The CLIP vision tower is resolved from the mm_vision_tower field in config.json. By default, this field should be:

"mm_vision_tower": "openai/clip-vit-large-patch14-336"

Evaluation

This checkpoint follows the LLaVA-style multimodal evaluation protocol and is evaluated with greedy decoding. Representative benchmarks include:

VQAv2
GQA
TextVQA
POPE
MME
ScienceQA
SEED-Bench
MMBench

This AWQ-packed checkpoint is a deployment-oriented repacking of the GRACE-trained LLaVA-1.5-7B W4G128 model.
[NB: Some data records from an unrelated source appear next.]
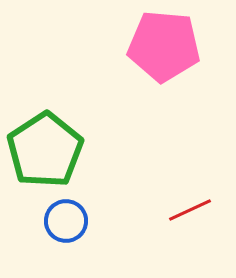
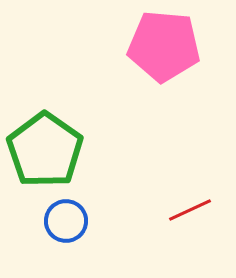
green pentagon: rotated 4 degrees counterclockwise
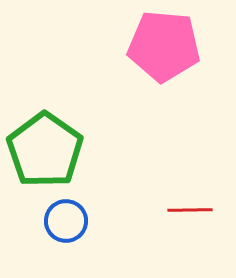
red line: rotated 24 degrees clockwise
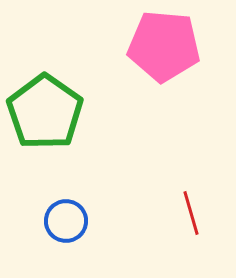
green pentagon: moved 38 px up
red line: moved 1 px right, 3 px down; rotated 75 degrees clockwise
It is intended to reproduce the INT4 LLaVA-1.5 results reported in the GRACE paper, subject to the same evaluation codebase, preprocessing, generation settings, and benchmark versions.

Please refer to the paper and the GRACE repository for the full experimental setup and benchmark results.

Intended Use

This model is intended for research and development in:

Efficient vision-language models
Low-bit VLM quantization
Quantization-aware training
Multimodal knowledge distillation
Storage-efficient and deployment-oriented VLM inference
Comparisons with FP16, INT8, PTQ, AWQ, GPTQ, and other compression methods

Out-of-Scope Use

This model is not intended for safety-critical or high-stakes applications, including but not limited to medical, legal, financial, or security-sensitive decision-making. The model may produce hallucinated, biased, or incorrect outputs and should be evaluated carefully before deployment.

Training Data

The model was trained using ShareGPT4V-style multimodal instruction data.

Dataset:

Lin-Chen/ShareGPT4V

The training setup follows a LLaVA-style multimodal instruction-tuning and evaluation pipeline.

Limitations

This checkpoint requires the GRACE quantization-aware loading code.
It is not a standard drop-in Transformers AWQ checkpoint.
Runtime speed depends on the availability of optimized INT4 kernels.
Performance may vary depending on preprocessing, prompt templates, decoding settings, and benchmark implementations.
Users should comply with the license and usage terms of the original LLaVA-1.5, Vicuna, CLIP, and training-data sources.

Citation

If you use this model, please cite the corresponding GRACE paper:

@article{chen2026gated,
  title={Gated Relational Alignment via Confidence-based Distillation for Efficient VLMs},
  author={Chen, Yanlong and Habibian, Amirhossein and Benini, Luca and Li, Yawei},
  journal={arXiv preprint arXiv:2601.22709},
  year={2026}
}

Please also cite the original LLaVA and Vicuna works when using this model.

License

This model is released under the Apache-2.0 license unless otherwise specified. Users should also comply with the license and usage terms of the base model, vision encoder, tokenizer, and training data.